A GUI software for sentimental analysis using python. I have used multiple algorithms and based on those shown independent outputs of every algorithm. On the CLI we can see the respective accuracy of each algorithm and we can analyze which performed the best. The user will input a twitter username and the select number of tweets he wants to analyze. Then he/she will run the program and the output will be shown in a separate window for every tweet!
- Open
test.py
- Run
- When the UI will show up, enter the username of the profile without using @
- Use the slider to set the number of tweets you wanted to fetch
- The result will show up.
Multinomial Naive Bayes, Random Trees Embedding, Random Forest Regressor, Random Forest Classifier, Multinomial Logistic Regression, Linear Support Vector Classifier, Linear Regression, Extra Tree Regressor, Extra Tree Classifier, Decision Tree Classifier, Binary Logistic Regression get training data, testing data with features for which we have to predict our sentiment then we calculate accuracy score, confusion matrix and ROC(Receiver Operating Characteristic) and AUC(Area Under Curve) and return positive or negative emotions.
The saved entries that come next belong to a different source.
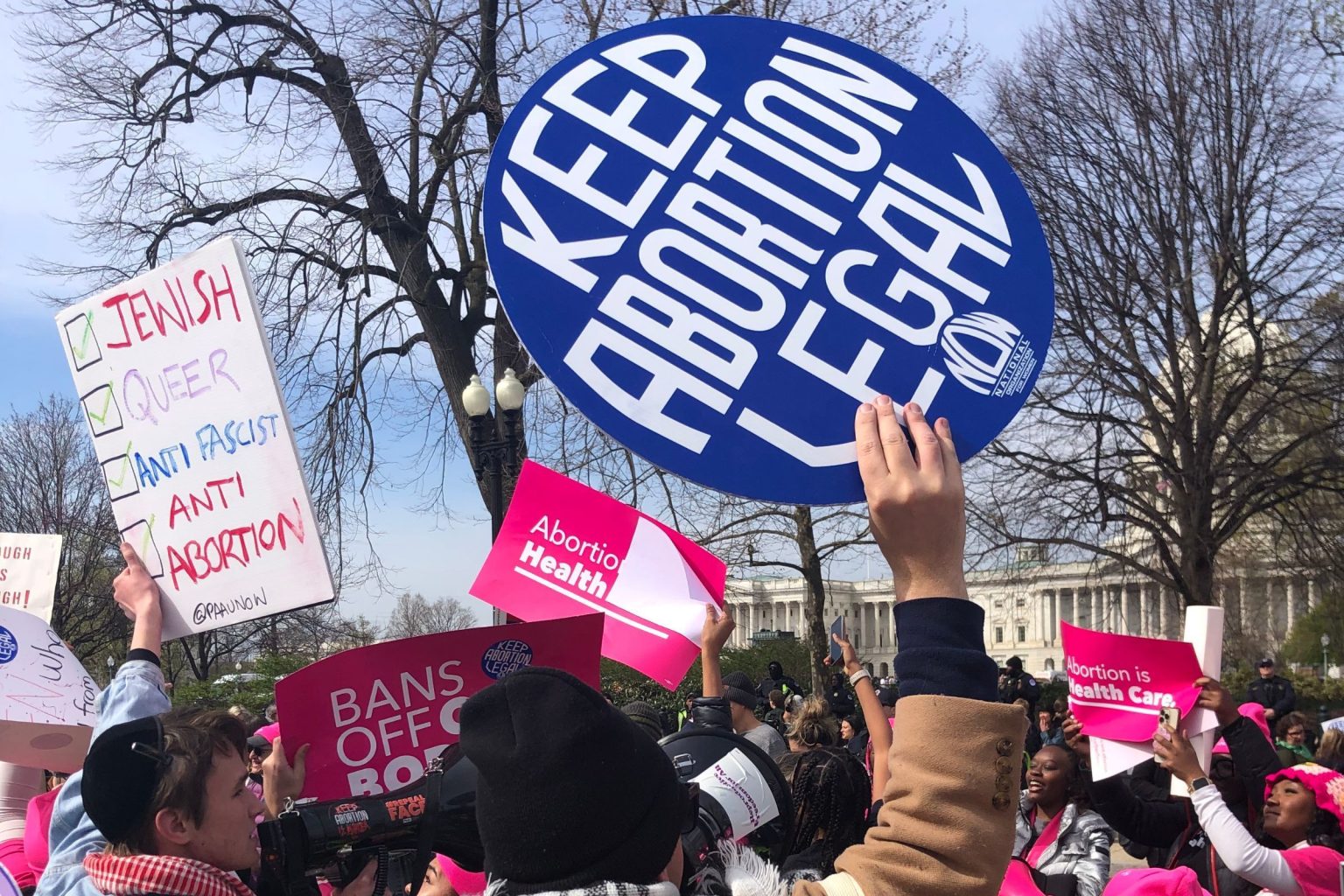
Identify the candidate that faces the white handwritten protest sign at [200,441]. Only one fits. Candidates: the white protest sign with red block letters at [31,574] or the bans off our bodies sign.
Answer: the white protest sign with red block letters at [31,574]

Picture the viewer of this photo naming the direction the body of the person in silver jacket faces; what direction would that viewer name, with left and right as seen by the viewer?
facing the viewer and to the left of the viewer

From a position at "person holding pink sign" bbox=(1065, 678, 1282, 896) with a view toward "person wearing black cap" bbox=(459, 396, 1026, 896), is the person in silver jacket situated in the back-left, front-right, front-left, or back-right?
front-right

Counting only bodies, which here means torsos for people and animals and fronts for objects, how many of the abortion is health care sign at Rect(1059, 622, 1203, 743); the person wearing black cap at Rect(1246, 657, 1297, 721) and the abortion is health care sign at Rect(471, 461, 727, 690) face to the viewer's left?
0

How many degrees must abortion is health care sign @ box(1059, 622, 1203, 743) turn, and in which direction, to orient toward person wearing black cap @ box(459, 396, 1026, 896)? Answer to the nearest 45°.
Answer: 0° — it already faces them

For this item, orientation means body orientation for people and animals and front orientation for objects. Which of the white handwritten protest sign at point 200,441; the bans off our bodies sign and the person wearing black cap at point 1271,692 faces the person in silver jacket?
the person wearing black cap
Get credentials from Twitter Developer Portal Link
- Python
- Install Tweepy for fetching tweets
- Install pandas for data analsysis
- Install sklearn for machine learning algos
Preprocess.py: It contains preprocessing function which performs following steps:-
- It is getting the tweet
- Removes URL using a regular expression.
- Removes emoticons using a regular expression.
- Removes username using a regular expression.
- Removes digit using a regular expression.
- Convert more than 2 letter repetitions to 2 letters.
- Removes symbols.
- Removes extra white spaces.
- Return preprocessed tweet.
twitter_credentials.py: In this file, we store our access token, access token secret, consumer key, and consumer secret.
- The TwitterAuthenticator class inherits the OAuthHandler class and passes in the credentials to allow access to Twitter’s API features.
- The TwitterClient class contains all the methods to interact with Twitter API and parsing tweets. Use init function to handle the authentication of the API client.
- Create a object of class TwitterClient() and use the object to get twitter client API using get_twitter_client_api() function.
- create a window using Tkinter and let the user input the hashtag.
- Use API to search for the tweets of the inputted hashtag and store the tweets.
- Extract the labels and sentences and store the outcomes in y and after preprocessing the tweets store them in x.
- Then used count Vectorizer to lowercases text, performed tokenization (converts raw text to smaller units of text), used word-level tokenization (meaning each word is treated as a separate token), ignored single characters during tokenization.
- Now one iterate the tweets and one by one preprocess and transform the tweets and do predictions.
twitter_credentials.py: In this file we store our access token,access token secret, consumer key and consumer secret.
AllImport.py: This contains all the imported modules in one place so that we don't have to include it in every file, thus reducing the redundancy.